In brief, I think the rules should be:

  • Please trick-or-treat as a family only.
  • Put the candy out by the front door, in individual bags.
    • Wash your hands before you pack the bags.
  • If there’s candy there, the kids shout “Trick or Treat” and take a bag.
  • If there’s no candy there, then don’t ring the doorbell, just move along.
  • And the homeowners can wave, or blink the lights, or whatever, to acknowledge the presence of the Trick-or-Treaters.

I’m undecided on (medical) masks.  If you can guarantee no contact outside of immediate family, masks are unnecessary.  Even absent that, the Governor’s mask order only applies indoors.  Honestly, if I were taking my kids around, and could guarantee they wouldn’t interact with others, I wouldn’t require a mask.

These rules are a drag for older kids, who really get a kick out of going around with their peers, not their parents.  Maybe they don’t get their traditional Halloween romp this year.  Or maybe that’s the group that needs a mask requirement.  Outdoors, and masked?  Based on my reading of the epidemiology, that’s fairly safe.  But not as absolutely safe as only going around with family members.

But, truly, it’s not the older kids I have in mind.  Really, what I’m thinking is that you only get one shot at being a five-year-old on Halloween.  In your lifetime.  Never going to have that chance again.  One shot where you’re not quite sure what the drill is, but you’ll go with the flow, and the results are magical.  It’s a pity to deny a whole generation of that, just because we can’t agree on a simple set of rules.  And so, kudos to whoever can effectively promulgate those agreed-upon rules.  And save Trick-or-Treating this year.
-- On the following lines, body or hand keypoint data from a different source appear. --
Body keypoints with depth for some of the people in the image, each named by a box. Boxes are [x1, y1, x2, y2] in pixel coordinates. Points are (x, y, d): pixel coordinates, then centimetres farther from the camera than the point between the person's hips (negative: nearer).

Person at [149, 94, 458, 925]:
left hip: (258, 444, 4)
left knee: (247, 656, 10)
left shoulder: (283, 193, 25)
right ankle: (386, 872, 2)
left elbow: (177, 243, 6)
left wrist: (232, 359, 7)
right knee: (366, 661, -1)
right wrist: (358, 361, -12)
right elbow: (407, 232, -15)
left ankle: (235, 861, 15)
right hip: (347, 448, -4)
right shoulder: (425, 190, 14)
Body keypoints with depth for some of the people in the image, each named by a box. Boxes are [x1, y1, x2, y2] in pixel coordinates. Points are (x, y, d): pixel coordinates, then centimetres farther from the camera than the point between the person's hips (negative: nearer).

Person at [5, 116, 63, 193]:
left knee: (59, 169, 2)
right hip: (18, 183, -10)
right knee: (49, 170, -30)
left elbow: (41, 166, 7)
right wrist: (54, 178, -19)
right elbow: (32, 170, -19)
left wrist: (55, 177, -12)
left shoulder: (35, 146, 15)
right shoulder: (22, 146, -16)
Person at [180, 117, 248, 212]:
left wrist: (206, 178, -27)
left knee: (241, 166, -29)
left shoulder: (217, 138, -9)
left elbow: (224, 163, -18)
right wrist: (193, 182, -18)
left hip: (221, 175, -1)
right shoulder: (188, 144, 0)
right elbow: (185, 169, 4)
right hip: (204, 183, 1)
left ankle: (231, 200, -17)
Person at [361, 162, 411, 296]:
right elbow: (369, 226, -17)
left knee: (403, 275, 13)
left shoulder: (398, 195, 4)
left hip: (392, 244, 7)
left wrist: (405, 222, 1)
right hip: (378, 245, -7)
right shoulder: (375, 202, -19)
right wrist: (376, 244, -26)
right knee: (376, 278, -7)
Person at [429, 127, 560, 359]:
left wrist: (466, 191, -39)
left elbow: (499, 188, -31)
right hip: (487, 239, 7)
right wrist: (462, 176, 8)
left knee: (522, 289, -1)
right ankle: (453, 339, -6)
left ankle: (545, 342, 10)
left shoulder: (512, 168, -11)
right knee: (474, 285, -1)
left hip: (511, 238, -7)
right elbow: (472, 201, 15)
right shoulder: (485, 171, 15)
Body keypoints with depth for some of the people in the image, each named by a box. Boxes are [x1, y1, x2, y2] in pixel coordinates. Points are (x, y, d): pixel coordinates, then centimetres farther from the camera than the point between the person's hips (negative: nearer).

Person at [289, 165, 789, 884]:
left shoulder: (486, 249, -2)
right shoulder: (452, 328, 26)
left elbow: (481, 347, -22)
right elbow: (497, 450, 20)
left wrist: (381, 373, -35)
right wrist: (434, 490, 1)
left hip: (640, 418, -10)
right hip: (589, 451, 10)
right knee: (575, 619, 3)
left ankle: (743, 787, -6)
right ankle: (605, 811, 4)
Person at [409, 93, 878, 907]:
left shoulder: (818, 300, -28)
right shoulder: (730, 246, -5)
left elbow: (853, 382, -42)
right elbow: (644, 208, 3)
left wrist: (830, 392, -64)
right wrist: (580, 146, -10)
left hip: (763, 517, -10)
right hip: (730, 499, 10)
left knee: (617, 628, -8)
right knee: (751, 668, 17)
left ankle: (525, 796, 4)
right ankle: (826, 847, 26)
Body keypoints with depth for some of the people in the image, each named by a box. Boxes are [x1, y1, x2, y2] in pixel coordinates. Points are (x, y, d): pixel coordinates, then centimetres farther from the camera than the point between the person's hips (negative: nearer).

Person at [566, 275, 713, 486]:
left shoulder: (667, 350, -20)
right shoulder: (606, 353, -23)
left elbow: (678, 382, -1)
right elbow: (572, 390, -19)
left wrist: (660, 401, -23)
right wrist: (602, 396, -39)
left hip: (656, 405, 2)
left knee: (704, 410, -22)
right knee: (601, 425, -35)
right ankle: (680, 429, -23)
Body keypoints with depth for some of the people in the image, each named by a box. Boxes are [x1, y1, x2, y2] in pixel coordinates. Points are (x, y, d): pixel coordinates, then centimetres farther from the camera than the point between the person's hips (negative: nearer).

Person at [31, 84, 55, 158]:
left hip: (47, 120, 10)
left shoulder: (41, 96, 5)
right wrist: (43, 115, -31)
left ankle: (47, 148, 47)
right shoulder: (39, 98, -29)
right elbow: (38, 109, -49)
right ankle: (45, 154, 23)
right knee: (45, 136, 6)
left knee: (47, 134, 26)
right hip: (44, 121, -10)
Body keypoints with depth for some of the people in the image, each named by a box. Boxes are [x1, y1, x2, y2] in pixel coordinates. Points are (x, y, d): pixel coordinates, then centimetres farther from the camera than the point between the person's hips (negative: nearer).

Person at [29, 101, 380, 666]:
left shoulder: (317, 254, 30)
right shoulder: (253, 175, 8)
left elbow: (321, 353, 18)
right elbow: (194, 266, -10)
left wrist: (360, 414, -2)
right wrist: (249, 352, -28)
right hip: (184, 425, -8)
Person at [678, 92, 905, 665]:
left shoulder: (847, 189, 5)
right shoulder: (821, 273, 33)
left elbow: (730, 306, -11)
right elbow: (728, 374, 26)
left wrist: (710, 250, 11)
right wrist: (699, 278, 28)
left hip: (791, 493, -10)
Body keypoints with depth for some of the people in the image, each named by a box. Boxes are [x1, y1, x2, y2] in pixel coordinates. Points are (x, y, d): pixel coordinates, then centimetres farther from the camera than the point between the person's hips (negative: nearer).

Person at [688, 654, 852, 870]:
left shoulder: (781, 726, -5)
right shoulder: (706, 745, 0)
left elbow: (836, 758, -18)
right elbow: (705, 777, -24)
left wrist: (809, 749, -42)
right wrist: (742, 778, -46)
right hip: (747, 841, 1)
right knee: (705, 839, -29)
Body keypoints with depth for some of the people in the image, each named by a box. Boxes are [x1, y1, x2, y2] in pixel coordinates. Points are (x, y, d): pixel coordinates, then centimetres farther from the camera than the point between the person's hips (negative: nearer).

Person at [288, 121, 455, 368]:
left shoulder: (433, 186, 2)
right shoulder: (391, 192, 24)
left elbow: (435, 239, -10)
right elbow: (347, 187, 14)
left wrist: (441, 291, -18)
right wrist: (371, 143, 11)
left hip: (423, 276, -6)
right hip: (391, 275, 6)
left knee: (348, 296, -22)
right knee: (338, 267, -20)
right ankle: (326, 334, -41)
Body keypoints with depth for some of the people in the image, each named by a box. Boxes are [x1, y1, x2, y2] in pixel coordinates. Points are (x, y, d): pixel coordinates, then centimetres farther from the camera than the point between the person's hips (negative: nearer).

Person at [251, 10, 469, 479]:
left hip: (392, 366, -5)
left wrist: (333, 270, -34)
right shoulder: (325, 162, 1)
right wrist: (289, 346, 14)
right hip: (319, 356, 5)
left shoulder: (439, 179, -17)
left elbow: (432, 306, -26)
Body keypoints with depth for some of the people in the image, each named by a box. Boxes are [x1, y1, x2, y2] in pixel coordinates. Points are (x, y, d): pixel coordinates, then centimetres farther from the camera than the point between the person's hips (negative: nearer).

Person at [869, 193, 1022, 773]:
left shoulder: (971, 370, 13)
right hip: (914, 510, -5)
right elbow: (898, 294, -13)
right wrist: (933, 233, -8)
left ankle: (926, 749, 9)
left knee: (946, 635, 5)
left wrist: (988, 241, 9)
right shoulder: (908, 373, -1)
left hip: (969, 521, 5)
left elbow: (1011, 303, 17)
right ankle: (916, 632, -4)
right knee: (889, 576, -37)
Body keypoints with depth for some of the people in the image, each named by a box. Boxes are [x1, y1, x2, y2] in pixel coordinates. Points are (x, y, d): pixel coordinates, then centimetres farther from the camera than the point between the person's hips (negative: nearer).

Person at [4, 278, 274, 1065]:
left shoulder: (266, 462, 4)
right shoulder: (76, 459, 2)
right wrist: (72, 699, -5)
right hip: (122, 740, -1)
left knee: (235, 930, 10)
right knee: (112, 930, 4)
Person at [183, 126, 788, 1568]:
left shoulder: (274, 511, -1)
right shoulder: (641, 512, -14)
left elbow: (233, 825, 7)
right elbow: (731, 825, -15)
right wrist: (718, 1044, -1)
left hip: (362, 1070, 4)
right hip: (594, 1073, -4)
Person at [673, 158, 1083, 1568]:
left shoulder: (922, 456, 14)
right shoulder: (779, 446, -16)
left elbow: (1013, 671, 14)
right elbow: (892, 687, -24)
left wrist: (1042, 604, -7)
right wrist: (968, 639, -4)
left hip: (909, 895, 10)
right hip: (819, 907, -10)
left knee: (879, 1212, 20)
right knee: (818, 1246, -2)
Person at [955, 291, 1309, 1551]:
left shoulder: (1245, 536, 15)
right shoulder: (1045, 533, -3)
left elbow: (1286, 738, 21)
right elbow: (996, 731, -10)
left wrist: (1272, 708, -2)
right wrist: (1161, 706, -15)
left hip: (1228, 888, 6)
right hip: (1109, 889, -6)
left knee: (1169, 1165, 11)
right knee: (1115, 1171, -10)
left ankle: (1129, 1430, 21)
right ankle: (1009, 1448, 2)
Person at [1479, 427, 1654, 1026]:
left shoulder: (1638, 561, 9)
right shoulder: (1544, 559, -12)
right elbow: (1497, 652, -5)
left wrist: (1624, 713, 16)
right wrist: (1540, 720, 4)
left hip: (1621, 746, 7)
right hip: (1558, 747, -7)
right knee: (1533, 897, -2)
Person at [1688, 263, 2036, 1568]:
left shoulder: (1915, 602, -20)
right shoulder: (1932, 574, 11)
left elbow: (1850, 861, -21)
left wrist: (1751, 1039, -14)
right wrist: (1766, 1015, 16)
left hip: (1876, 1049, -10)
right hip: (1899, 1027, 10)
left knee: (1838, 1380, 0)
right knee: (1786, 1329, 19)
I don’t care how it’s done.  If it has to be one of those long-winded proclamations (Whereas … Whereas .. Whereas ..) to be legal, so be it.  If it has to be weasel-worded, as long as it’s clear, so be it.  If a private entity of good medical repute, such as Vienna Family Practice, has to be encouraged to endorse it, to be advertised by Town government, go for it.  If the various PTAs can endorse it, I’m game.  I care that it gets done.  I don’t care how.

As a society, we here in American, we seem to be failing on so may fronts.  Are we going to screw up Halloween too?  Surely not, I hope.  But I guess we’ll see.

If anybody can show me any material COVID-19 risk in the rules above, I’ll take them back.  Email chogan@directresearch.com.  But if we can all agree on some simple set of rules, everybody can have a nice, safe time.  And nobody has to argue about it.  All it takes is a little leadership, from some source, so that we’re all on the same page.